Method Products, a San Francisco-based maker of environmentally friendly home and personal cleaning products, has enjoyed years of healthy growth, becoming a $100 million, 100-person company since its founding in 2000. But in the rush to success, some basic planning was overlooked.
“We have departments of people who are very capable and smart, but we never really stopped to define the linkages between departments,” says finance chief Andrea Freedman. Faulty communication between departments sometimes resulted in salespeople left without the samples they needed to go on calls, for example, or missed target dates for product launches. “There was often a feeling of scrambling, without the kind of collaboration you needed to get things done,” says Freedman.
Now, as the privately held company approaches its 10th birthday in a market that has become crowded with competitors and pressured by increasingly price-sensitive consumers, Freedman and her team are entering the planning season with a newly developed, more formal process. “The recession gave us the motivation,” she says. “But the overall planning process is more of a life-stage issue. We just said, ‘Isn’t it about time that we have a better process?'”
Improving the process began in late 2008, when the company moved two staffers who focus on demand planning from the operations group into the finance department. “Because of the recession, we wanted to get greater visibility into the supply-chain forecast,” says Freedman. “We saw huge benefits from that.” By strengthening communication between the operational staff and the finance group, the company was able to reduce inventory costs by 36% from the prior year.
The finance staff also began performing its monthly sales review and forecast a week earlier than it had in the past. “Usually, we would wait for the month to close, report revenues, and start analyzing the hits and misses. But we realized we could give a revenue preview in the last week of the month and buy ourselves another seven days to react,” says Freedman.
With these two small changes yielding big benefits, CEO Drew Fraser encouraged the finance chief to find other ways to improve planning throughout the company. “We believed that a little bit more planning and process would lead to better execution, a little more breathing room, and a lot less stress, as well as a better ability to hit our plan across the business,” says Freedman.
A 10-person cross-functional team that included the Fraser and Freedman began to meet twice monthly to review the company’s core processes. The team identified six key activities, including supply-chain planning and product development, and divided them into discrete steps. They also determined which staffers should be involved in each step and agreed on critical deadlines.
One activity the team scrutinized was the annual customer business planning process. Historically, the company had devised a business-development plan each year that outlined goals to reach with each of Method’s customers. While the sales staff was involved, “there were always a lot of top-down, last-minute changes that were made,” says Freedman. To smooth the process, the team began by defining the key elements of a customer business plan, agreeing that it had to include a set of strategic goals, a marketing plan, and a financial plan. Then they turned to the sales department and asked what was missing.

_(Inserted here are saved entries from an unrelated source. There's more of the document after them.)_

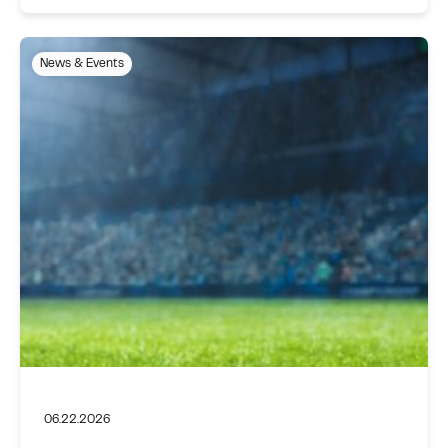
News & Events
06.22.2026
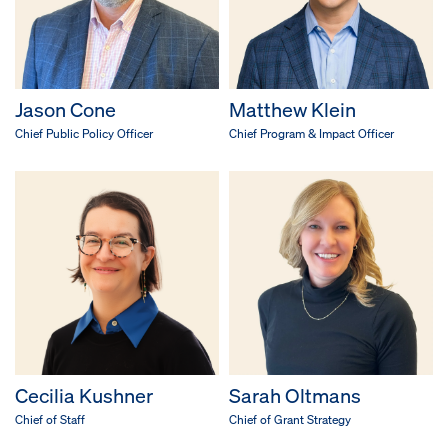
Jason Cone
Matthew Klein
Chief Public Policy Officer
Chief Program & Impact Officer
Cecilia Kushner
Sarah Oltmans
Chief of Staff
Chief of Grant Strategy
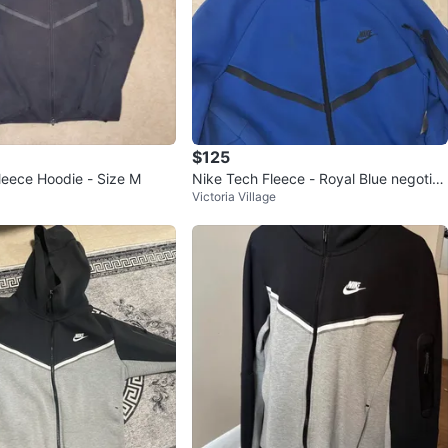
$125
leece Hoodie - Size M
Nike Tech Fleece - Royal Blue negotia
Victoria Village
ble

“Sales said, ‘We need all of this stuff by a certain date, and we need samples,'” says Freedman. The planning team made note of the deadlines and shared the new dates with those responsible for providing samples. “If our first-half business plan is to get into x number of new doors, we need to give sales enough lead time with the information and materials they need to do that,” says Freedman.

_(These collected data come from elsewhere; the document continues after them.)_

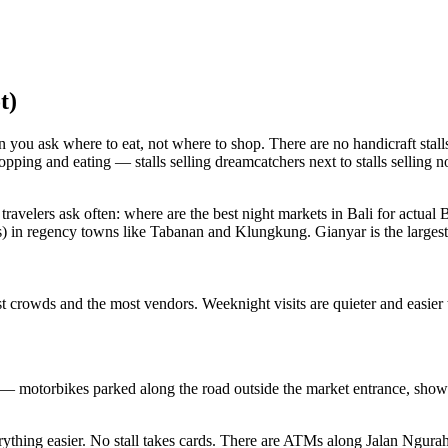
t)
ou ask where to eat, not where to shop. There are no handicraft stalls
opping and eating — stalls selling dreamcatchers next to stalls selling
 travelers ask often: where are the best night markets in Bali for actual 
) in regency towns like Tabanan and Klungkung. Gianyar is the largest, t
 crowds and the most vendors. Weeknight visits are quieter and easier t
 — motorbikes parked along the road outside the market entrance, showi
hing easier. No stall takes cards. There are ATMs along Jalan Ngurah R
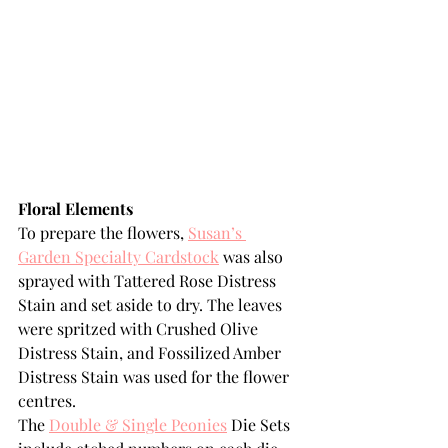
Floral Elements
To prepare the flowers, 
Susan’s 
Garden Specialty Cardstock
 was also 
sprayed with Tattered Rose Distress 
Stain and set aside to dry. The leaves 
were spritzed with Crushed Olive 
Distress Stain, and Fossilized Amber 
Distress Stain was used for the flower 
centres.
The 
Double & Single Peonies
 Die Sets 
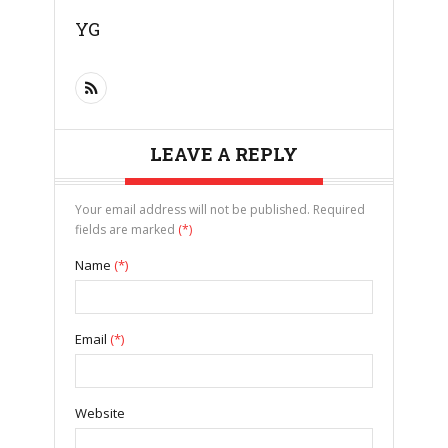
YG
LEAVE A REPLY
Your email address will not be published. Required
fields are marked
(*)
Name
(*)
Email
(*)
Website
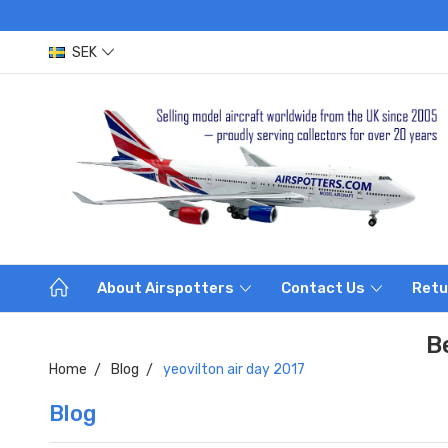
SEK
About Airspotters
Contact Us
Retu
B
Home
Blog
yeovilton air day 2017
Blog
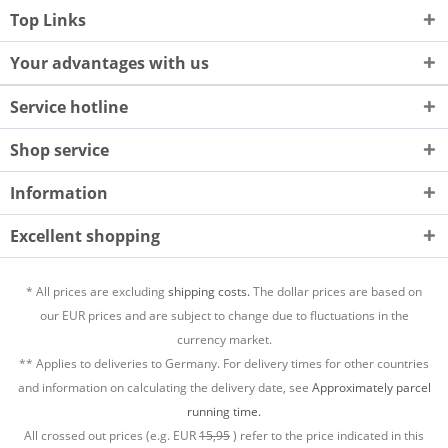
Top Links
Your advantages with us
Service hotline
Shop service
Information
Excellent shopping
* All prices are excluding
shipping costs.
The dollar prices are based on
our EUR prices and are subject to change due to fluctuations in the
currency market.
** Applies to deliveries to Germany. For delivery times for other countries
and information on calculating the delivery date, see
Approximately parcel
running time.
All crossed out prices (e.g. EUR
15,95
) refer to the price indicated in this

While those directly involved in the planning overhaul have been energized by the project, instituting more structure in a company that takes great pride in its entrepreneurial culture has proved something of a challenge. “There are a lot of creative types in every department, and we all bristle at the idea of more process and policy,” says Freedman. To boost acceptance of the new approach, all of the details about each newly defined process must fit on a single sheet of paper, including the personnel involved and the critical deadlines.
The project is already showing results as Method begins its 2011 planning. Now, staffers throughout the company share an understanding of its key processes and a language to describe them. “Planning this year has been amazing,” says Freedman. “Instead of finance trying to chase people down at the last minute to build in assumptions about things, there has been an impressive amount of information shared.”